On February 19, 2010, Mr. Holder responded via letter, conceding nine such new hires at the Department of Justice worked for terrorist detainees or on behalf of the rights of terrorist detainees. He did not name 7 of those, only affirming the names of two already known: Principal Deputy Solicitor General Neal Katyal, former lawyer to Osama bin Laden’s driver, and Jennifer Daskal, a detainee advocate at Human Rights Watch.
Holder goes on to note that the lawyers in question are only minimally and narrowly recused from dealing with detainee matters, despite their prior interest in advocating on their behalf.
Wonks see the letter as a non-answer to pointed questions and bordering on disrespectful of the information-gathering powers of the Committee.
It keeps coming back to the same disturbing question: whose side is the Obama administration on?
Holder admits nine Obama Dept. of Justice officials worked for terrorist detainees, offers no details
By Byron York
Attorney General Eric Holder says nine Obama appointees in the Justice Department have represented or advocated for terrorist detainees before joining the Justice Department. But he does not reveal any names beyond the two officials whose work has already been publicly reported. And all the lawyers, according to Holder, are eligible to work on general detainee matters, even if there are specific parts of some cases they cannot be involved in.
Holder's admission comes in the form of an answer to a question posed last November by Republican Sen. Charles Grassley. Noting that one Obama appointee, Principal Deputy Solicitor General Neal Katyal, formerly represented Osama bin Laden's driver, and another appointee, Jennifer Daskal, previously advocated for detainees at Human Rights Watch, Grassley asked Holder to give the Senate Judiciary Committee "the names of political appointees in your department who represent detainees or who work for organizations advocating on their behalf…the cases or projects that these appointees work with respect to detainee prior to joining the Justice Department…and the cases or projects relating to detainees that have worked on since joining the Justice Department."

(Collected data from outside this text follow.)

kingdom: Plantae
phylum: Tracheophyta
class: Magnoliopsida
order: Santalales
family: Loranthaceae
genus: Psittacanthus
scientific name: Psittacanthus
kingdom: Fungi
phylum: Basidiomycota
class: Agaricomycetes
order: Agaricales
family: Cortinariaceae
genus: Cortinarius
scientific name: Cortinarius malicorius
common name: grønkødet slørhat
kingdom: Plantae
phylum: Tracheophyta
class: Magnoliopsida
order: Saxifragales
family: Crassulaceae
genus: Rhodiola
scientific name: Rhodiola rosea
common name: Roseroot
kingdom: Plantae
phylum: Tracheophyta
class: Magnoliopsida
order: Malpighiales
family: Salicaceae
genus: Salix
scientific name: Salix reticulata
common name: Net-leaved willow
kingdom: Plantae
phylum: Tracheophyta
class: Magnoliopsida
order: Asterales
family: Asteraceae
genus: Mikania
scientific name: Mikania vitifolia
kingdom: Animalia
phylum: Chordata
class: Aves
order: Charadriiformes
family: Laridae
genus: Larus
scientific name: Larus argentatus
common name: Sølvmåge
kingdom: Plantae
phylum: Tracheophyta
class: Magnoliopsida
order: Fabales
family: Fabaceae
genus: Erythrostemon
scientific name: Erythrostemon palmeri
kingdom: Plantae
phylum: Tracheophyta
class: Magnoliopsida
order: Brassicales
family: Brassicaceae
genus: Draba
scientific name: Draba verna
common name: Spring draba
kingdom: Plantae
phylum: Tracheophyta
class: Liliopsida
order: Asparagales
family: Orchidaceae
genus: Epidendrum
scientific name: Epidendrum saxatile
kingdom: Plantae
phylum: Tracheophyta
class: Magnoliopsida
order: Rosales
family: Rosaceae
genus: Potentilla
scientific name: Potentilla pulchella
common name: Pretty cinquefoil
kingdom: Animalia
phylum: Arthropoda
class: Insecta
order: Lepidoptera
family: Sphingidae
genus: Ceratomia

In his response, Holder has given Grassley almost nothing. He says nine Obama political appointees at the Justice Department have advocated on behalf of detainees, but did not identify any of the nine other than the two, Katyal and Daskal, whose names Grassley already knew. "To the best of our knowledge," Holder writes, during their employment prior to joining the government, only five of the lawyers who serve as political appointees in those components represented detainees, and four others either contributed to amicus briefs in detainee-related cases or were otherwise involved in advocacy on behalf of detainees.
Holder says other Obama appointees, like Holder himself, came from law firms which represented detainees but did no work on behalf of the terrorist prisoners. But other than Katyal and Daskal, Holder does not reveal any names of any Obama appointees, nor does he mention the cases they worked on.
And what are they recused from, anyway? Very little. Holder writes that Katyal has not worked on any Guantanamo detainee matters but has participated in litigation involving detainees who continue to be detained at Bagram Airfield, Afghanistan and in litigation involving [Ali Saleh Kahlah] al-Marri, who was detained on U.S. soil." As for Daskal, "she has generally worked on policy issues related to detainees," Holder writes. "Her detainee-related work has been fully consistent with advice she received from career department officials regarding her obligations."
As for everyone else, Holder lists no names and no cases, but in a paragraph filled with modifiers, he makes it clear that all the lawyers who had advocated for detainees are free to work on general detainee matters.